Written by Michael Thompson, Founder of the Falsely Accused Network



THIS IS A CIVIL RIGHTS ISSUE


Across England and Wales, men are increasingly experiencing something that deserves to be named honestly: a systemic erosion of civil liberties.


This is not hyperbole. It is observable, repeatable, and lived daily by thousands of men.


Men face family courts where fathers are treated as risk factors rather than parents.


Criminal courts where allegation alone can result in arrest, bail conditions, exclusion from the home, and reputational destruction.


Media narratives that portray men collectively as dangerous, toxic, or disposable.


Paternity fraud that remains effectively unpunished.


Parental alienation that removes children from fathers with little accountability.


In any other context, this would already be recognised as a civil liberties failure.


When men raise these concerns, the response is predictable: denial, minimisation, ridicule, or moral dismissal.



DEMONISATION BY DESIGN


Men are told they benefit from “patriarchy” while simultaneously being:


Overrepresented in arrests

Overrepresented in suicide statistics

Underrepresented in child contact outcomes

Treated as guilty by default in safeguarding frameworks


The phrase “toxic masculinity” has become a cultural shorthand to pathologise male behaviour as a class, not as individuals.


If any other demographic group were spoken about in these terms, it would be recognised immediately as discriminatory.


For men, it is normalised.



HISTORY SHOWS US THE PATH — WE REFUSE TO TAKE IT


Every major civil rights advance in history shared one common feature: collective resistance.


Martin Luther King Jr did not secure civil rights through quiet frustration. Millions marched, organised, donated, and applied sustained pressure.


Mahatma Gandhi mobilised mass civil disobedience, not private complaints.


Nelson Mandela led a movement that endured sacrifice, imprisonment, and long-term coordination.


These movements succeeded because people showed up.


Not online.

Not anonymously.

Physically. Financially. Publicly.


THE UNCOMFORTABLE TRUTH: MEN ARE NOT FIGHTING BACK


Here is where the conversation becomes uncomfortable — but necessary.


Men complain constantly about:


Child Maintenance Services

Family court outcomes

False allegations

Media bias

Lack of institutional support


And yet:


A protest against Child Maintenance Services — impacting hundreds of thousands of men — was attended by four men.


A petition calling for a Minister for Men attracted approximately 6,500 signatures, far short of the threshold required for parliamentary debate.

------------------------------

Please return the passage from the essay on men's civil liberties starting with "THIS IS A CIVIL" and going on through "and reputational destruction.", copied word for word. The records have nothing to do with this.

(RECORDS SHOWN):
------------------------------

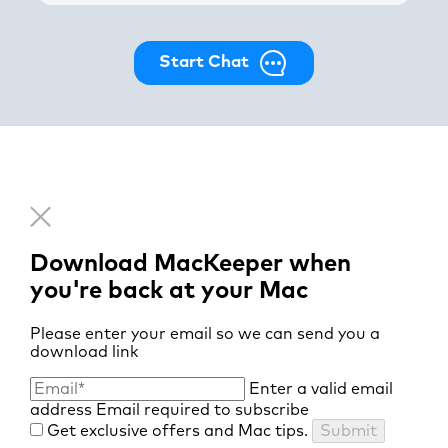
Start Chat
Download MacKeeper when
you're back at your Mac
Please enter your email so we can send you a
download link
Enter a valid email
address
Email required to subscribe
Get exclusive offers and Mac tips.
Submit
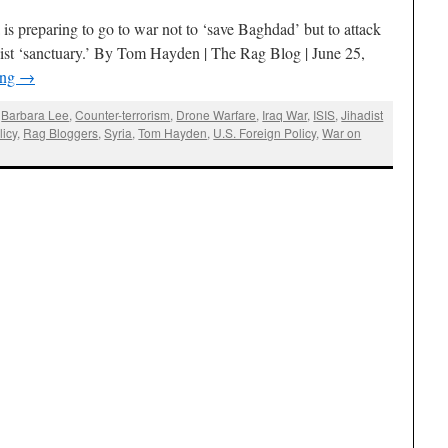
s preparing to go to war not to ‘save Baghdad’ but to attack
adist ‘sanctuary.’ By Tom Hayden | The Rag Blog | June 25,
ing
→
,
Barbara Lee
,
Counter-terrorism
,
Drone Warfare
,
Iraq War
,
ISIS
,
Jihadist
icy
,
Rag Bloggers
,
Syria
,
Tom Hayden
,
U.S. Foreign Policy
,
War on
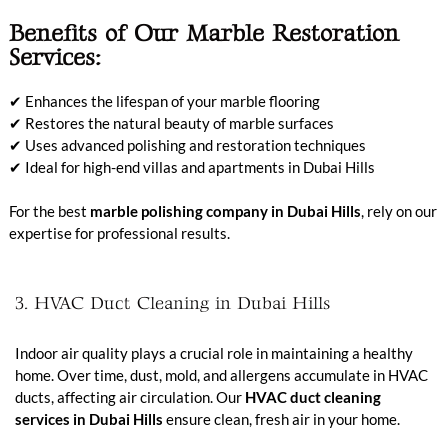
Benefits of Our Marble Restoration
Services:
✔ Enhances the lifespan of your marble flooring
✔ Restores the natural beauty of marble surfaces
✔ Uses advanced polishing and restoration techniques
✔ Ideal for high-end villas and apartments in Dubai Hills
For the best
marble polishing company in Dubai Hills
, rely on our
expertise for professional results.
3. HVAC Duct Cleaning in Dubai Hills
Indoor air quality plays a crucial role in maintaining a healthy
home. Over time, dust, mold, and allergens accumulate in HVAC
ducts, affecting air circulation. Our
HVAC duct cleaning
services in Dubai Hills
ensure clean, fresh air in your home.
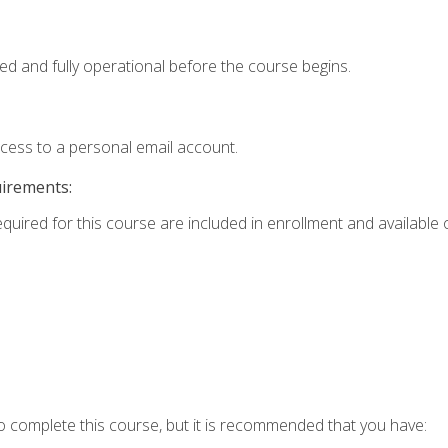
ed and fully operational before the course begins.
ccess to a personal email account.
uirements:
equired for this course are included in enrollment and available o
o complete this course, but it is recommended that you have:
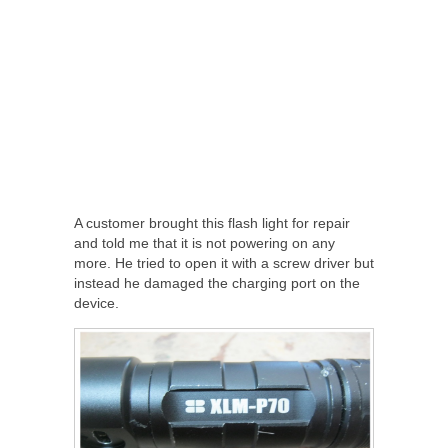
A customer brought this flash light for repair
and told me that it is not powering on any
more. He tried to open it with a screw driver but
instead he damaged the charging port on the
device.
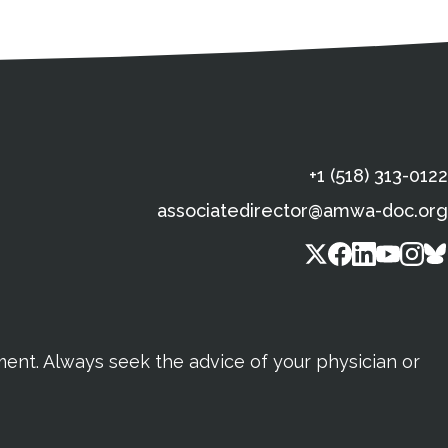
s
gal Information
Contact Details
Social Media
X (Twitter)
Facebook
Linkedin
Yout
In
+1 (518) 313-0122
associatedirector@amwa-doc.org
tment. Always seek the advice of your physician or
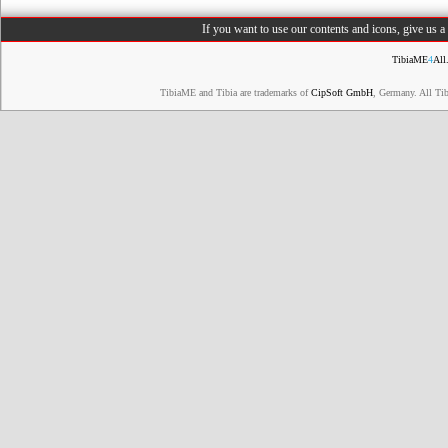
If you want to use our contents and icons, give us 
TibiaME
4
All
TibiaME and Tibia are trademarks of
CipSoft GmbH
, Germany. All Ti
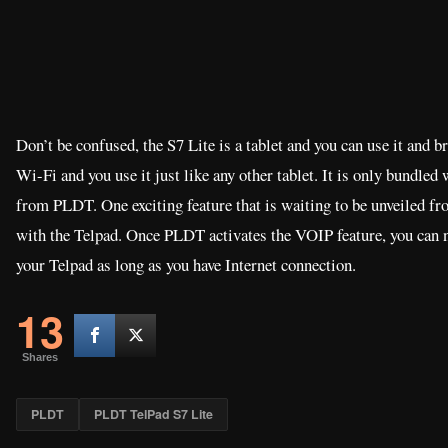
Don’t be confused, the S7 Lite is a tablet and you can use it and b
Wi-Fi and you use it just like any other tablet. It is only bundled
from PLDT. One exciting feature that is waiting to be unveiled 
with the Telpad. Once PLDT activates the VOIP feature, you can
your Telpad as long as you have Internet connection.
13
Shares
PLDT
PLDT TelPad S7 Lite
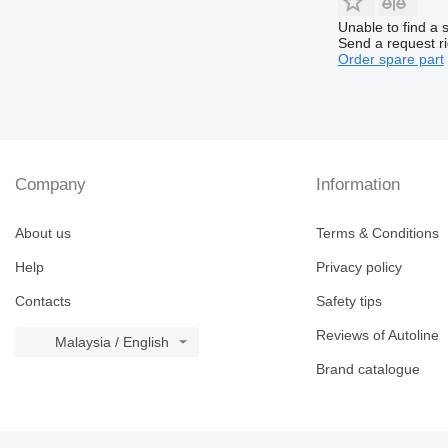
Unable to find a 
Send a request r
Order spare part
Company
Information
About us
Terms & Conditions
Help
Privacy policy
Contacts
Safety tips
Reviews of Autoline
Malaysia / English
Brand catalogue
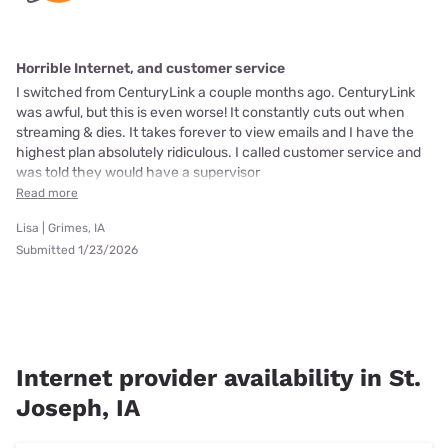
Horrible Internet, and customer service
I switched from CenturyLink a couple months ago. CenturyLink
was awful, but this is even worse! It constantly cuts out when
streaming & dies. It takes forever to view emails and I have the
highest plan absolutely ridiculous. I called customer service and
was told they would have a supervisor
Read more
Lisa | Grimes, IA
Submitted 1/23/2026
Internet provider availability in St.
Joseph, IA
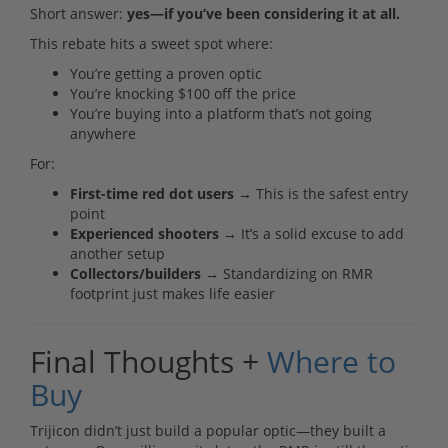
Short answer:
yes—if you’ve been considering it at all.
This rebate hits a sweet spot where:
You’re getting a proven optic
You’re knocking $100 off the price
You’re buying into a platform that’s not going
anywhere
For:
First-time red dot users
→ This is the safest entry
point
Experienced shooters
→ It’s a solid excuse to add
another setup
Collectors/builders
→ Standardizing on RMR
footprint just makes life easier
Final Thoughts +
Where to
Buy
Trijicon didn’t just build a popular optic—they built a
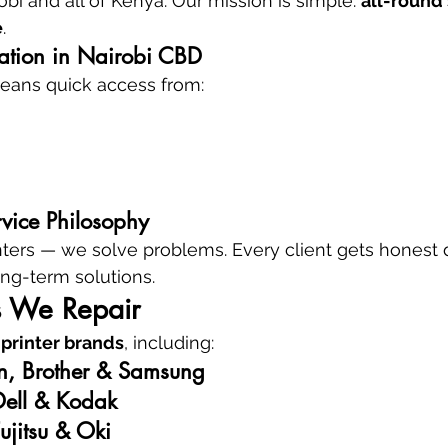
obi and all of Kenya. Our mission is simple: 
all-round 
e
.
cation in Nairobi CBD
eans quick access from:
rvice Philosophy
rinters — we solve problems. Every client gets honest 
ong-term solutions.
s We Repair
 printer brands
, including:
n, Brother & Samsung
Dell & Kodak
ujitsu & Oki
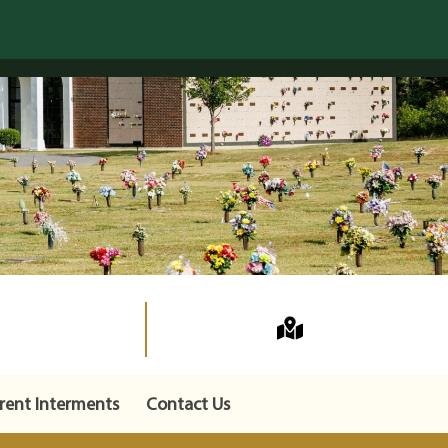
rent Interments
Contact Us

------------------------------

(REPLY):
THIS IS A CIVIL RIGHTS ISSUE


Across England and Wales, men are increasingly experiencing something that deserves to be named honestly: a systemic erosion of civil liberties.


This is not hyperbole. It is observable, repeatable, and lived daily by thousands of men.


Men face family courts where fathers are treated as risk factors rather than parents.


Criminal courts where allegation alone can result in arrest, bail conditions, exclusion from the home, and reputational destruction.